%%
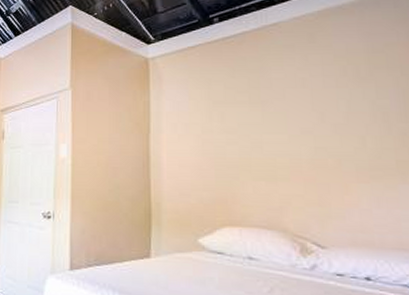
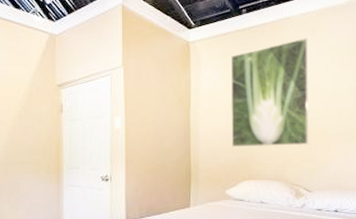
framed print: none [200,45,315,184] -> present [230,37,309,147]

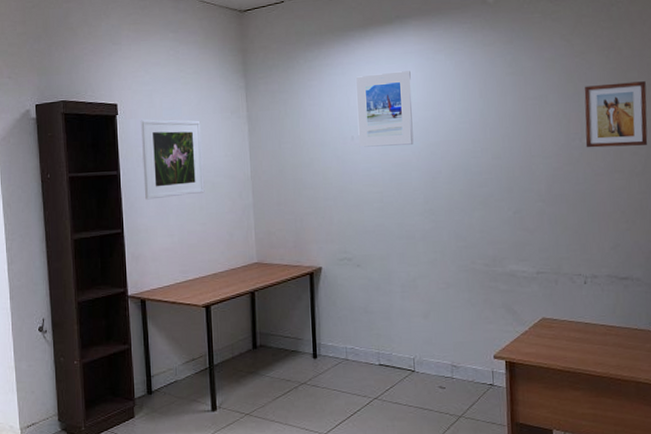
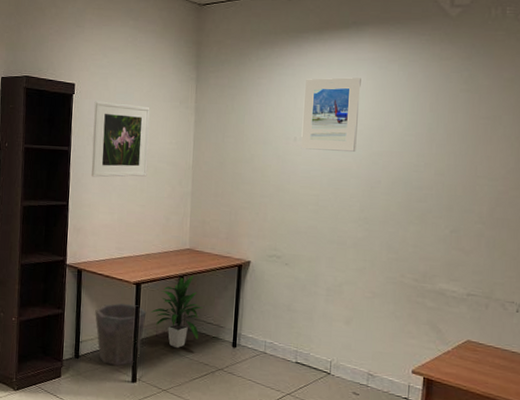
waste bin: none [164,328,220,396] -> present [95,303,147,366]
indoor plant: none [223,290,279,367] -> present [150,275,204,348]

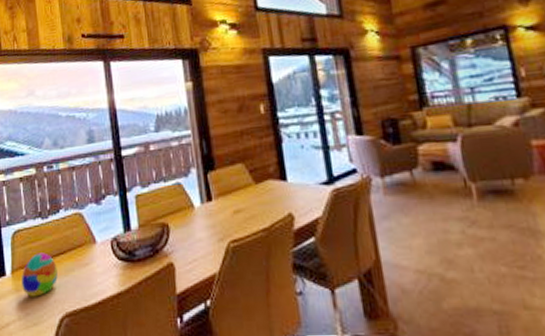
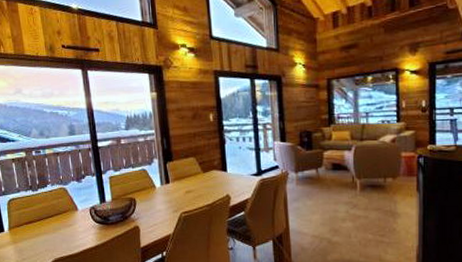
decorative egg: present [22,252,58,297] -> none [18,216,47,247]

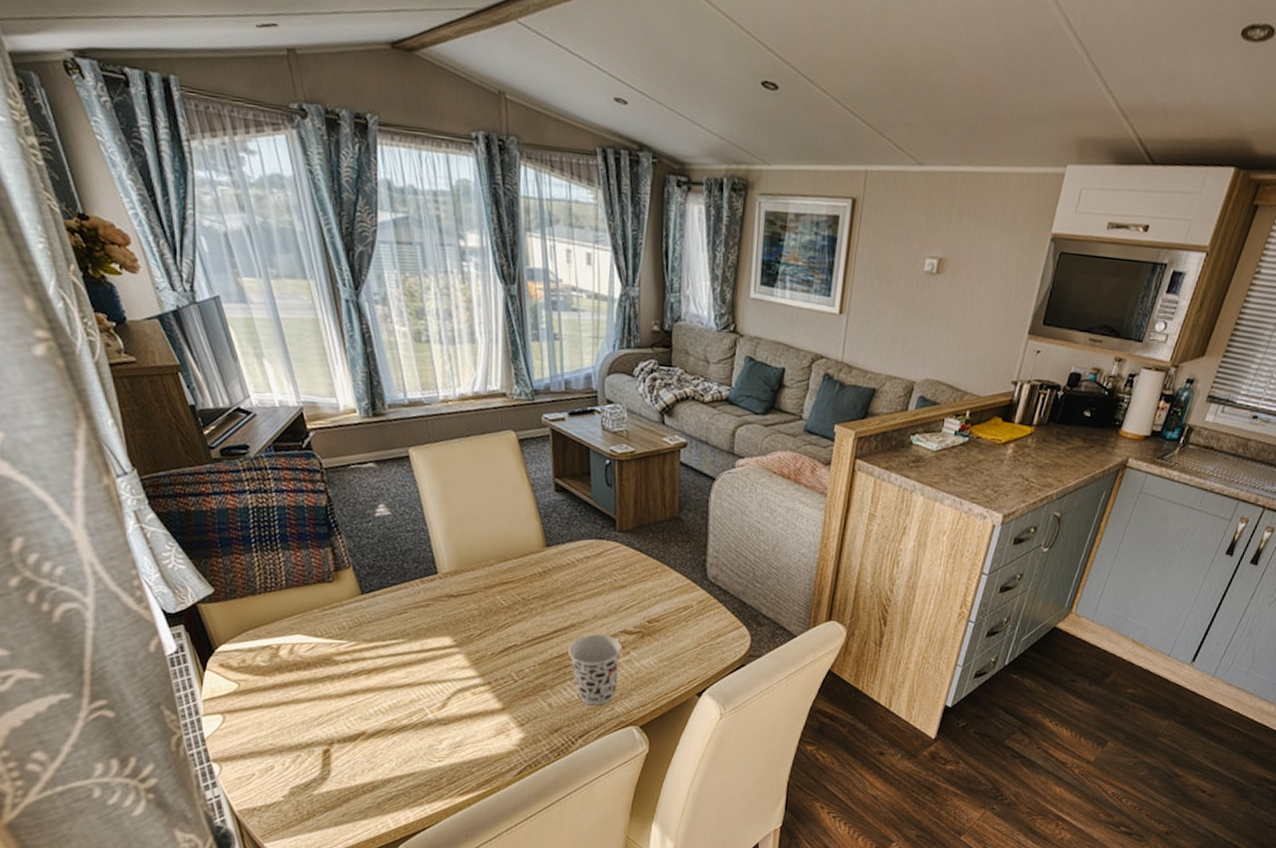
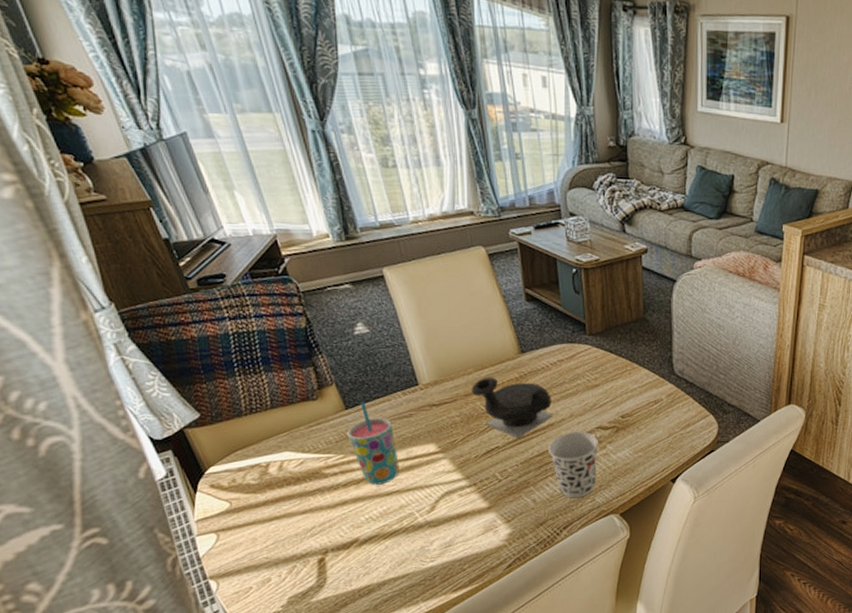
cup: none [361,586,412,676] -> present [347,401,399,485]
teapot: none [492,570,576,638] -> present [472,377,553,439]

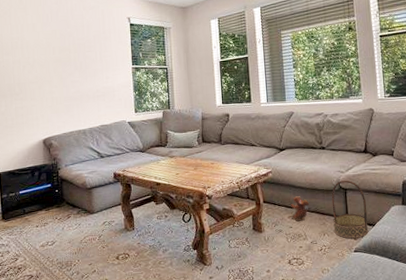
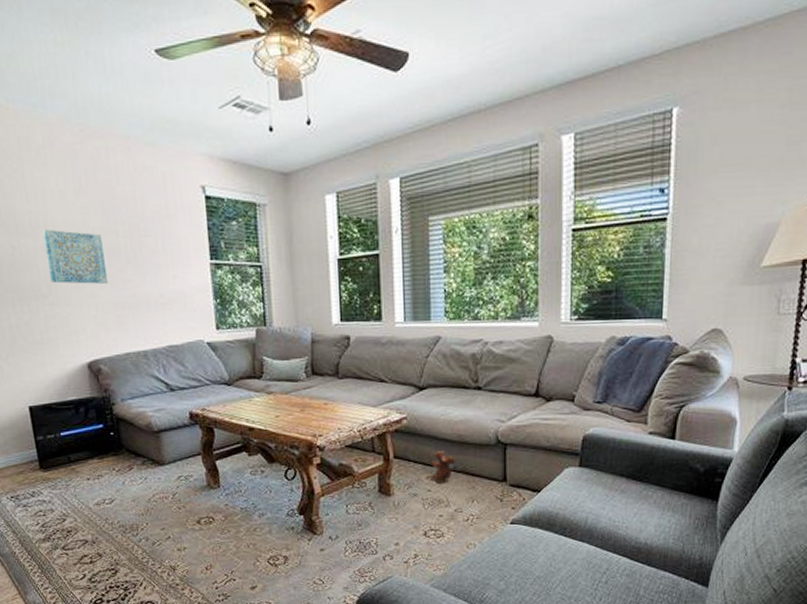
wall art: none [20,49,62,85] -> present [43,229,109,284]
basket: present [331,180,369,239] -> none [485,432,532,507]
%%
%%
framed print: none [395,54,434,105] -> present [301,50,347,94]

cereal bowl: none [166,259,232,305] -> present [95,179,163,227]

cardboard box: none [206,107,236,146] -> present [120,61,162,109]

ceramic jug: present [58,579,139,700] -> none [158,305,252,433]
%%
%%
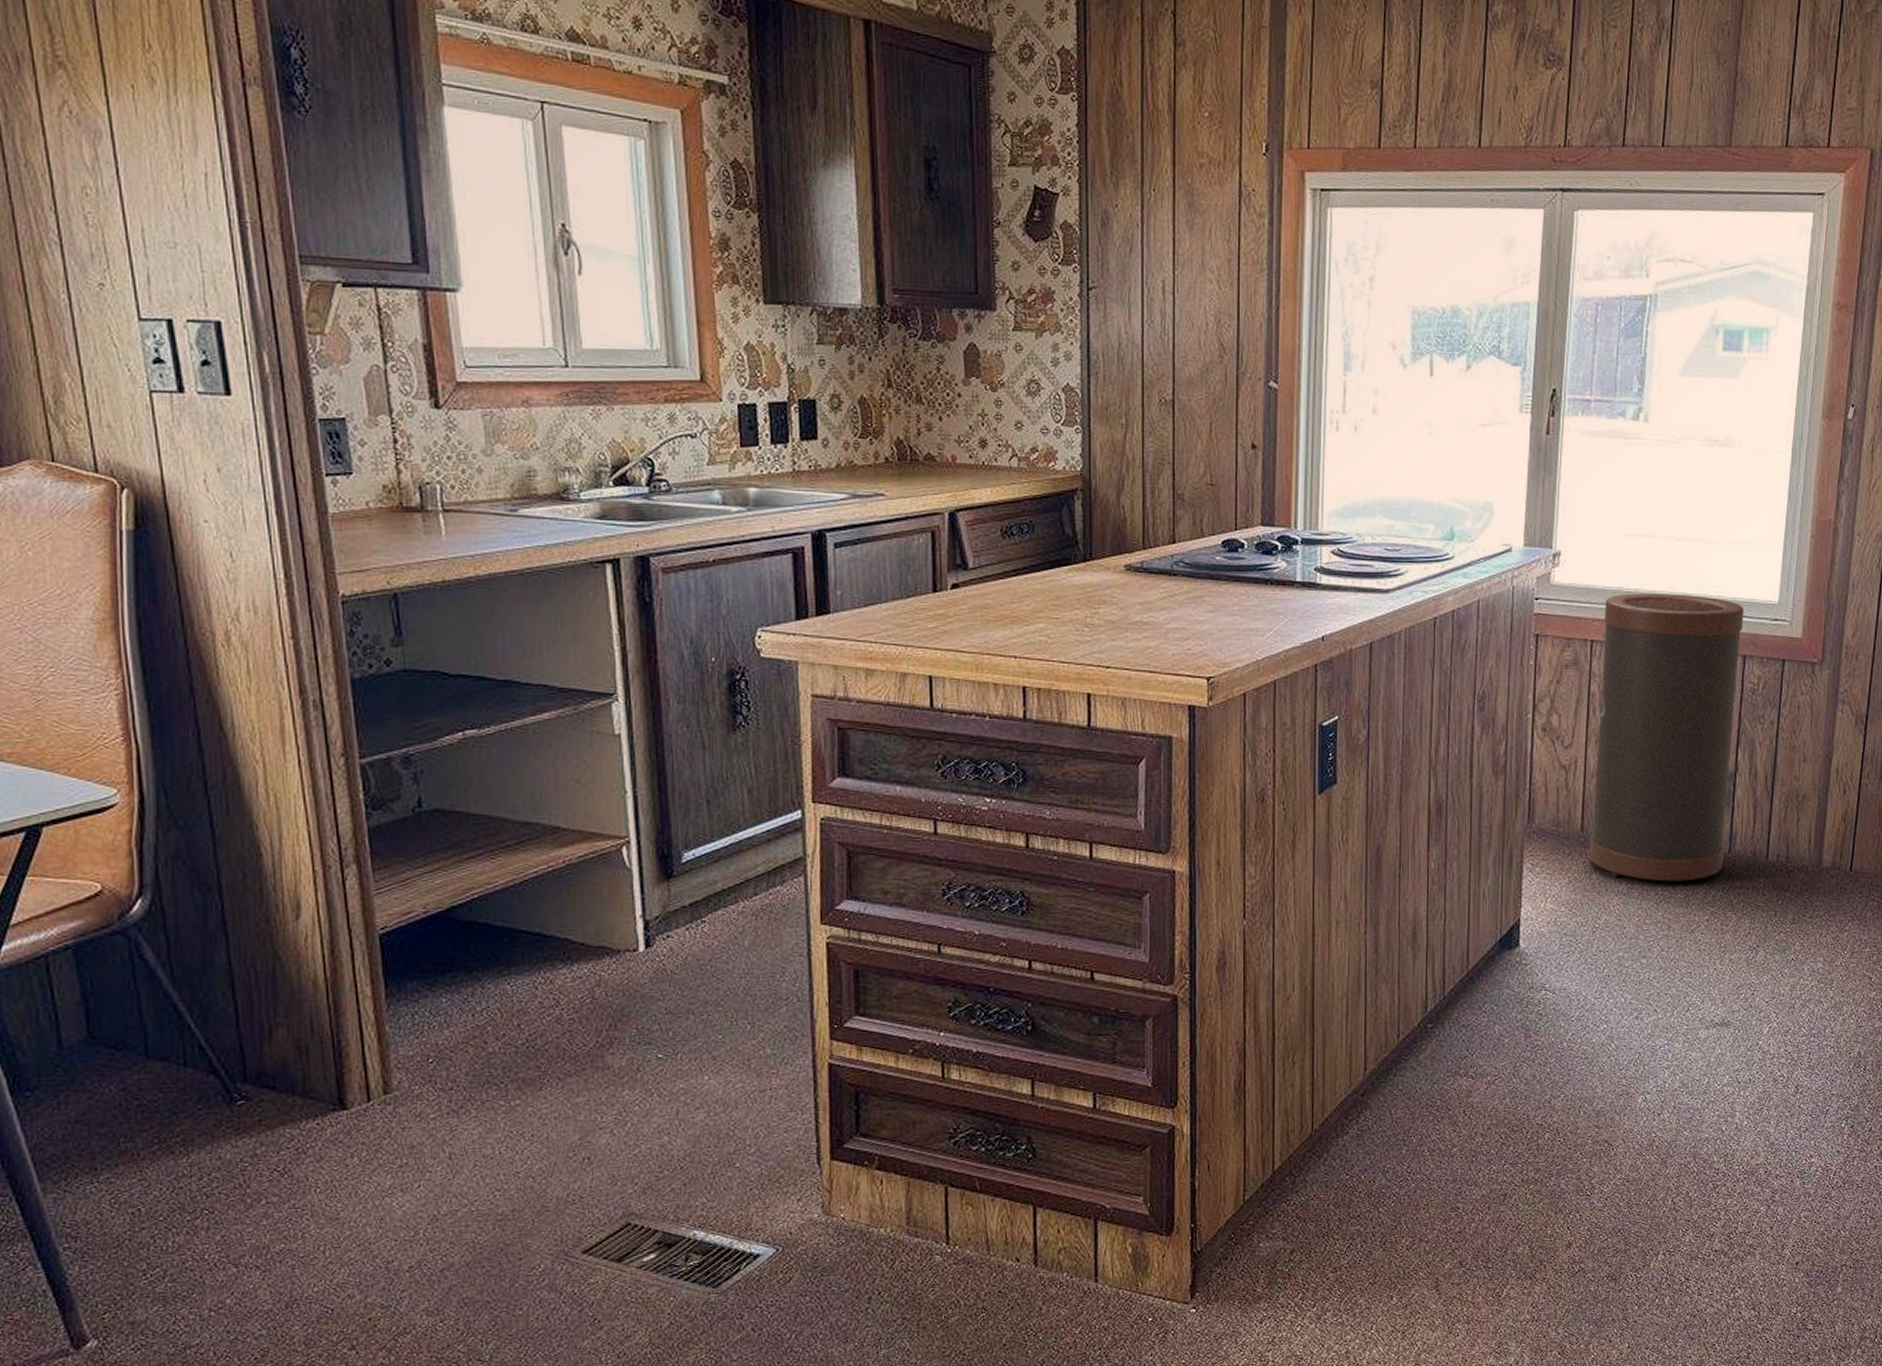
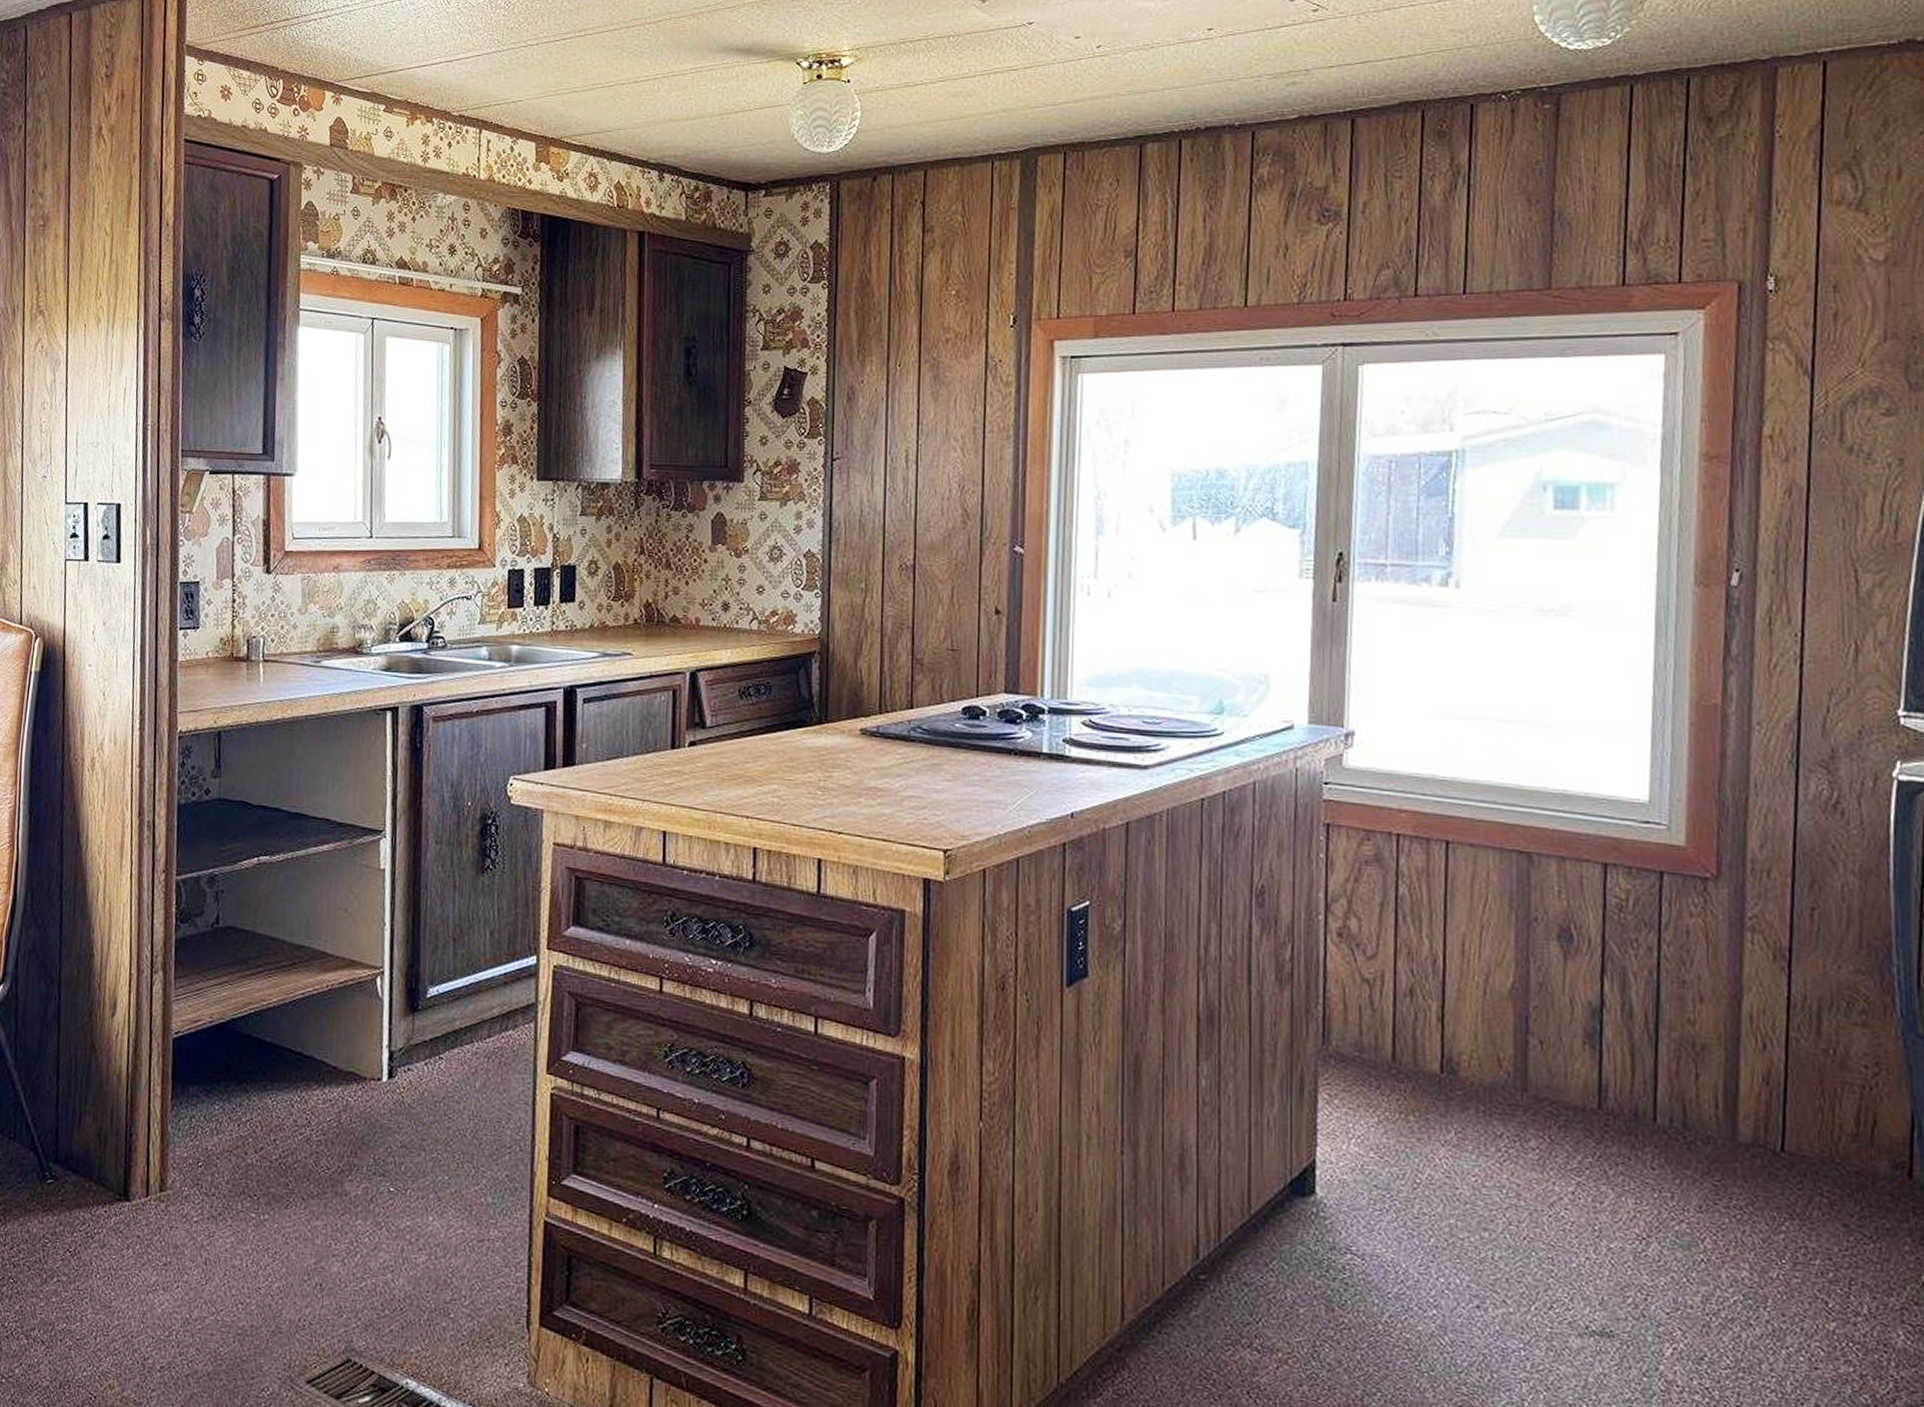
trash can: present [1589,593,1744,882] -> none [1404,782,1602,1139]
%%
Exact repeat of the material above: every line from the one with "framed print: none [200,45,315,184]" through the one with "basket: present [331,180,369,239]", endpoints included, and nothing more. No pictures.

Answer =>
framed print: none [200,45,315,184] -> present [230,37,309,147]

waste bin: none [164,328,220,396] -> present [95,303,147,366]
indoor plant: none [223,290,279,367] -> present [150,275,204,348]

decorative egg: present [22,252,58,297] -> none [18,216,47,247]

cup: none [361,586,412,676] -> present [347,401,399,485]
teapot: none [492,570,576,638] -> present [472,377,553,439]

wall art: none [20,49,62,85] -> present [43,229,109,284]
basket: present [331,180,369,239] -> none [485,432,532,507]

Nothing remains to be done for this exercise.